From next year, researchers from universities will be able to share their research data under their own conditions. For this they use the AMdEX application Research Data Exchange (RDX), which SURF and the University of Amsterdam (UvA) are currently developing.
Text & videos by Mirjam Streefkerk
The Research Data Exchange is a solution to what Frans Oort calls the open science dilemma. Oort is the open science coordinator of the University of Amsterdam (UvA) and director of the Research Institute of Child Development and Education. “The dilemma, on the one hand, it that as a university you want to share as much data as possible. To promote the progress of science, to be transparent and enable replication or new analyses. Also, as scientific research is financed with public money, results should be publicly owned. On the other hand, it is important to keep control over your own data. This entails legal problems regarding ownership and copyright, confidentiality of personal data, restrictions on ‘informed consent’ of the research participants, purpose limitation, a ban on ‘dual use’ and prohibition on resale. All this to prevent commercial companies in building a service with the university’s data, only to find later on you’ll have to pay for the service these data helped create.”
Digital contract
ICT cooperative SURF and the UvA are currently working with other interested universities on a first version of an RDX. Researchers will soon be able to publish a description of their research data and determine the conditions under which another party may use that data. If, after reading the description, someone wants to use the data for their own research or new analyses, there is a link to the Research Data Exchange (RDX). There, the interested party can sign a digital contract, which grants access to the data under the specified conditions. Initially, the possibilities of the pilot version of the RDX are still limited. At a later stage, the technology behind RDX will also enforce the contract.

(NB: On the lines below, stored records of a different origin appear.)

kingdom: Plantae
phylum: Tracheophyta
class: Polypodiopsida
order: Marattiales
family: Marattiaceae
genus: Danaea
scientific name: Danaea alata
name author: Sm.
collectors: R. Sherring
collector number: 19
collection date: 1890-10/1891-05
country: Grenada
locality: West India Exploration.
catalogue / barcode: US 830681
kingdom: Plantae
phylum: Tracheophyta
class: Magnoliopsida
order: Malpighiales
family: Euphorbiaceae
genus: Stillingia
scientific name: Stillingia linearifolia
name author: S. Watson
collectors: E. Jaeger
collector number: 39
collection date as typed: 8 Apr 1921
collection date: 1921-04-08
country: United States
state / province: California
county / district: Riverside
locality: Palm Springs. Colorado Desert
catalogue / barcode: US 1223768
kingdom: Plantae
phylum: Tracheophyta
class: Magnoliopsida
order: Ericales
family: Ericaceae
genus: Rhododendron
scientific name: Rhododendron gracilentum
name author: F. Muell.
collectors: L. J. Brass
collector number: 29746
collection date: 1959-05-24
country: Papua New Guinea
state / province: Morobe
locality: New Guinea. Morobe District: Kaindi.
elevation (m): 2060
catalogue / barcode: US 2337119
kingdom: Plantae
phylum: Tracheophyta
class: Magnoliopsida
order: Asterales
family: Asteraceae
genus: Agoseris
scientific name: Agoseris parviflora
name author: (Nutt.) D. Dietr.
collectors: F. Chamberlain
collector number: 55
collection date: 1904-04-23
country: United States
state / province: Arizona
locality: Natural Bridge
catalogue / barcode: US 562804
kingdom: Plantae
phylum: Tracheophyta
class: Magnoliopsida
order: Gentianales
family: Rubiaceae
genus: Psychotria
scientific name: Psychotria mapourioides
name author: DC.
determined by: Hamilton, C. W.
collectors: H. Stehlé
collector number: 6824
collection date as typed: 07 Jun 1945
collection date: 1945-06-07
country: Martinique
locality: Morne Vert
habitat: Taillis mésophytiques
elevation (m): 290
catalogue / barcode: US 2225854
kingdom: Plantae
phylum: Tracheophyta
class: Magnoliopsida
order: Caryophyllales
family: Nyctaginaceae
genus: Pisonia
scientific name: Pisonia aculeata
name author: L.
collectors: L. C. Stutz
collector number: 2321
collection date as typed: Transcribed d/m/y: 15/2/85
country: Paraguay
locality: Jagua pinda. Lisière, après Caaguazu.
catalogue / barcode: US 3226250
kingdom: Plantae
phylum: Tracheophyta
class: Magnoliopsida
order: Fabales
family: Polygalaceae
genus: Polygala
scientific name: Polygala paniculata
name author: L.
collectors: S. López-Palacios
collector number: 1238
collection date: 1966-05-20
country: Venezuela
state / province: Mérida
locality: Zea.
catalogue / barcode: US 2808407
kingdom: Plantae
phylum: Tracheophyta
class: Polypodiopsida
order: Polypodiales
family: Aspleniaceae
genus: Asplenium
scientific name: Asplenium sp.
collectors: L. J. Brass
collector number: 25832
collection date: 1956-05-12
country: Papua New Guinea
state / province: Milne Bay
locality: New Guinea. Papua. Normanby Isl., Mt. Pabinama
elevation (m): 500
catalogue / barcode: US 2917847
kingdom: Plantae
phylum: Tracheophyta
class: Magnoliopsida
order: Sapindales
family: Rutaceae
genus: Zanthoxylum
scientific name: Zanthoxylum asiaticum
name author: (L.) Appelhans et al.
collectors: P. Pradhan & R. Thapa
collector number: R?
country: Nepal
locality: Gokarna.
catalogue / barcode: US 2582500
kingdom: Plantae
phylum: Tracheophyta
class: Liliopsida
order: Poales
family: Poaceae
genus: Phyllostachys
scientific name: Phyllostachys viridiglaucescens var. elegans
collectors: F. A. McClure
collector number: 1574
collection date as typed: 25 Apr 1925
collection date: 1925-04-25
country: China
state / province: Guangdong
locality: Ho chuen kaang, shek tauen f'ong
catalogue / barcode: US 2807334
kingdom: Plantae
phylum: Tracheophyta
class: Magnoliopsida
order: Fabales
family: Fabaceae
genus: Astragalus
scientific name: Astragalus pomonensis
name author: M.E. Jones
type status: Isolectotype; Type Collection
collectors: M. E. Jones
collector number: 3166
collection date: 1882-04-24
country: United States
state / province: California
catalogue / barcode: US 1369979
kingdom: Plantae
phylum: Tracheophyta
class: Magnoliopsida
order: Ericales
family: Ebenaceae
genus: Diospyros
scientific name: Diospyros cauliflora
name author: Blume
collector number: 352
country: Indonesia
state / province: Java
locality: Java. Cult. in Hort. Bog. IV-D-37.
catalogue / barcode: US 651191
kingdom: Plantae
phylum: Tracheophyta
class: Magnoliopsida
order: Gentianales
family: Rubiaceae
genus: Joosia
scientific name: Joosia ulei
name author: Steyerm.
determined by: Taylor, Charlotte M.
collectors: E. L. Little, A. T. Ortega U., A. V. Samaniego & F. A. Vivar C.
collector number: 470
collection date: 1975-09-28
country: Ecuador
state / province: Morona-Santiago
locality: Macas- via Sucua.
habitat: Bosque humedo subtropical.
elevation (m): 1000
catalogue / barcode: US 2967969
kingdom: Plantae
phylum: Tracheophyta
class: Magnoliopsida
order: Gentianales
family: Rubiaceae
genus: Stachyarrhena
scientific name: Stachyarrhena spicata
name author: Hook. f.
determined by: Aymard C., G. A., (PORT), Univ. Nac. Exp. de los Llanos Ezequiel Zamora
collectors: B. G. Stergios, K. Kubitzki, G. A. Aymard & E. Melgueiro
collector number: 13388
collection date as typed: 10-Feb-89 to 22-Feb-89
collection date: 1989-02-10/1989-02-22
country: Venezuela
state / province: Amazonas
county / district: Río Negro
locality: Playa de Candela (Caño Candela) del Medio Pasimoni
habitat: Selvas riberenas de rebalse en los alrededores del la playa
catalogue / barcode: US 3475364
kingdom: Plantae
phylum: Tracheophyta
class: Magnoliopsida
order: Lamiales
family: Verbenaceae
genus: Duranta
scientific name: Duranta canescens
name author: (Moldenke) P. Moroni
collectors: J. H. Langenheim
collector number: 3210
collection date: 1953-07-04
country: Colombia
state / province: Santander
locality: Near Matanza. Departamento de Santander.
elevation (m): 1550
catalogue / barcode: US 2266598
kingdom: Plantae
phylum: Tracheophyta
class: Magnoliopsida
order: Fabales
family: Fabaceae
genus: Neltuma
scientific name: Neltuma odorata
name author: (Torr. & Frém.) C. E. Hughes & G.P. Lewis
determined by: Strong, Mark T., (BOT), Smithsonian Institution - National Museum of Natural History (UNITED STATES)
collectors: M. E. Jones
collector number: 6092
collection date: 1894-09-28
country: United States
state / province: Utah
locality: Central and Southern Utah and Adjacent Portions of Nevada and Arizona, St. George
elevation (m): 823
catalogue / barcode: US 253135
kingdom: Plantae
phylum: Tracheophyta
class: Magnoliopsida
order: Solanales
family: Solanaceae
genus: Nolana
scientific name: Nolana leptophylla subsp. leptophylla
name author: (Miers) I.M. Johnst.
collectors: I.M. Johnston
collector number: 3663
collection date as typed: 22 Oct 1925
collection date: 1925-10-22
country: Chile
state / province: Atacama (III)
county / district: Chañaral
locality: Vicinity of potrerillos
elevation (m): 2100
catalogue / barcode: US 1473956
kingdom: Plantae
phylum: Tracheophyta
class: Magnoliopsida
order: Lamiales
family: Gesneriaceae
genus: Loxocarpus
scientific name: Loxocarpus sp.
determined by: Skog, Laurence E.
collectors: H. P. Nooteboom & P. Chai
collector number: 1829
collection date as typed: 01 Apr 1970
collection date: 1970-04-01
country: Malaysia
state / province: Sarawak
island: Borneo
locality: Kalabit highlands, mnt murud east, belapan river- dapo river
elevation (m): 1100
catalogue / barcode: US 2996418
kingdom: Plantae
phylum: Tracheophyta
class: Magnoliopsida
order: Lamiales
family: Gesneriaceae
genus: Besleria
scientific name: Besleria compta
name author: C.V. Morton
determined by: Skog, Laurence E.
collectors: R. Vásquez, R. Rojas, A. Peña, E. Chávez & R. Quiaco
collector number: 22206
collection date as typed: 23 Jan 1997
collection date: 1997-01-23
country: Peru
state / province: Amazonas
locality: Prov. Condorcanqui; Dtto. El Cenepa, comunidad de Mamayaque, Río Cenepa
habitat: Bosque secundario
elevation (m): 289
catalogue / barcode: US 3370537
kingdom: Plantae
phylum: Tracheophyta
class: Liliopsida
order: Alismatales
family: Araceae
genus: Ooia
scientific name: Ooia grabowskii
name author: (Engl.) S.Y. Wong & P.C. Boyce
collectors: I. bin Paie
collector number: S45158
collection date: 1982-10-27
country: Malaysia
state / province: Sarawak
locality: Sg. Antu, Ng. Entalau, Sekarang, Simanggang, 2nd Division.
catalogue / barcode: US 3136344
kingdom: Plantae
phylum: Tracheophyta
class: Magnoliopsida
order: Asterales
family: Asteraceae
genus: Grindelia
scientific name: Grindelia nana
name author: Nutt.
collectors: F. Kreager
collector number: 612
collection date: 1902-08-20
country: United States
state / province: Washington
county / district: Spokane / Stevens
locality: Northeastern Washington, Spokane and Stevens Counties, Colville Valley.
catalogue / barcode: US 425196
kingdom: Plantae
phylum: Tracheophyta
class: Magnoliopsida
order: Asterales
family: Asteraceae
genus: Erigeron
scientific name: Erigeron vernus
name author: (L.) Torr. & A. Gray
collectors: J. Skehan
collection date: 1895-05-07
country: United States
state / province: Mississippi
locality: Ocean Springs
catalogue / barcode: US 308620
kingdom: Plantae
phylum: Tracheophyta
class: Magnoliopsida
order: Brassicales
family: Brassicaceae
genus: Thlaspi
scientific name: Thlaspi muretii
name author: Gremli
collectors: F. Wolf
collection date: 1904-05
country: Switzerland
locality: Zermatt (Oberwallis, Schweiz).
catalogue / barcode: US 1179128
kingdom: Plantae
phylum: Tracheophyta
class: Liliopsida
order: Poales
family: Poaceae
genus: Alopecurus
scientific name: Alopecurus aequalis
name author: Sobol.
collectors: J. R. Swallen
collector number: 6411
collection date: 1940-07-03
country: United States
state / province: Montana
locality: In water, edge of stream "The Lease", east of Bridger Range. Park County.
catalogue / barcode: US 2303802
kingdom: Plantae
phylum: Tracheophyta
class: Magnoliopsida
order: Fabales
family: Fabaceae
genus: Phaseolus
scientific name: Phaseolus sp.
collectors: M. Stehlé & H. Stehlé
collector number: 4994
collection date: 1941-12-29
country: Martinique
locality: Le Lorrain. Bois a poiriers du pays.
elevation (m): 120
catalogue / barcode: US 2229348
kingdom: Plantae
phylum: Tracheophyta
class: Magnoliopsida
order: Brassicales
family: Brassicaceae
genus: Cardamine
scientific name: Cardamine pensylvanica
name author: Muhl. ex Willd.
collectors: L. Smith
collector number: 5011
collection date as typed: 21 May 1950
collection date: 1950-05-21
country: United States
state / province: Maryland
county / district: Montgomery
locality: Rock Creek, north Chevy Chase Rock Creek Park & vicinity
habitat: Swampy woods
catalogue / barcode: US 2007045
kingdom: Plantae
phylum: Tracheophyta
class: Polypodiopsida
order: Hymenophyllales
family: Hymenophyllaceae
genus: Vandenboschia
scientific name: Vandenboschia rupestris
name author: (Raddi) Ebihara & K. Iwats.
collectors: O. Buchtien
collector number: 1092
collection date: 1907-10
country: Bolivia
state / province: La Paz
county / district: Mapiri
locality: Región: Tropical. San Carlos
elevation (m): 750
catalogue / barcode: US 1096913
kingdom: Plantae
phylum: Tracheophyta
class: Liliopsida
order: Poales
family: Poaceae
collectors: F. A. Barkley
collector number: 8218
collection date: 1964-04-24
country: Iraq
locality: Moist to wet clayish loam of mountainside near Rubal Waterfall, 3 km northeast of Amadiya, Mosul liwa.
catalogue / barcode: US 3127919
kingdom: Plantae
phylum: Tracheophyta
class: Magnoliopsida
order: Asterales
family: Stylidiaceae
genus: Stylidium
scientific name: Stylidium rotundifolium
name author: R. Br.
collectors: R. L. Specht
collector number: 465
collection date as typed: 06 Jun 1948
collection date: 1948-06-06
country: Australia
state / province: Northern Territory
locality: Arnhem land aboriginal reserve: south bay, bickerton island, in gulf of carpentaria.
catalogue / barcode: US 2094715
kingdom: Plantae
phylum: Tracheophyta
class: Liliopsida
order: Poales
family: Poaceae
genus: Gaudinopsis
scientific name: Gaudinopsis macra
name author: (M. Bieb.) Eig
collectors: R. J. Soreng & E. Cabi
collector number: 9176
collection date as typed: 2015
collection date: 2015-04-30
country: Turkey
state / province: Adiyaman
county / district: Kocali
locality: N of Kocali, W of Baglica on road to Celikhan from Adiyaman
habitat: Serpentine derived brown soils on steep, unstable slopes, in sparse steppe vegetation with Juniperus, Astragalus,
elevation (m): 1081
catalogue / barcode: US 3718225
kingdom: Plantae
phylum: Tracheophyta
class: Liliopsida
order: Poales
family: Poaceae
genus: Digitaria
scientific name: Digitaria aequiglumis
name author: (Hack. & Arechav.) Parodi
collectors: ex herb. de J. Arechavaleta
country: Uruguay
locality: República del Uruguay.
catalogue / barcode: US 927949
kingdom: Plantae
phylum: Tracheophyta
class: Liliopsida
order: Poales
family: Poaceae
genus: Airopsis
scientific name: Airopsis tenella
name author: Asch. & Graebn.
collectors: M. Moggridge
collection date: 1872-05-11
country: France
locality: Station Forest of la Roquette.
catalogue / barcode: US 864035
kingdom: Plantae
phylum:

Enforcing compliance can also be done by making the data available only for statistical analysis, for example. The user will then only receive the results of the analysis and not the data itself.
Easy to use
Oort: “Some researchers have many objections to sharing their data. Others want to share, but have no options. Researchers are busy. We want RDX to work so well in the future that researchers will hardly have any trouble sharing data under their own conditions. They do not have to draw up the user contract themselves. They just have to answer a few questions about it.” The content of the digital contract depends on the conditions of the researcher or institution that makes the data available. The person who shows an interest in using the data also has an impact on the contract. Oort: “I can imagine that commercial companies are subject to different conditions than researchers who work at a university.”
At the right time
The platform comes at the right time. There is currently a great deal of interest in open science in the scientific world, says Oort. For example, there is now European cooperation to European Open Science Cloud (EOSC) for research data. European governments have also recently started GAIA-X. This initiative works with business, science and politics to create a European data infrastructure, as an alternative to US and Asian dominance. Oort hopes that AMdEX’s RDX can contribute to the development of EOSC and GAIA-X. “There is a lot of talk about it. There is now agreement about the analysis of the problem, but it remains difficult to convert the ideas into practical solutions. We are now changing that.”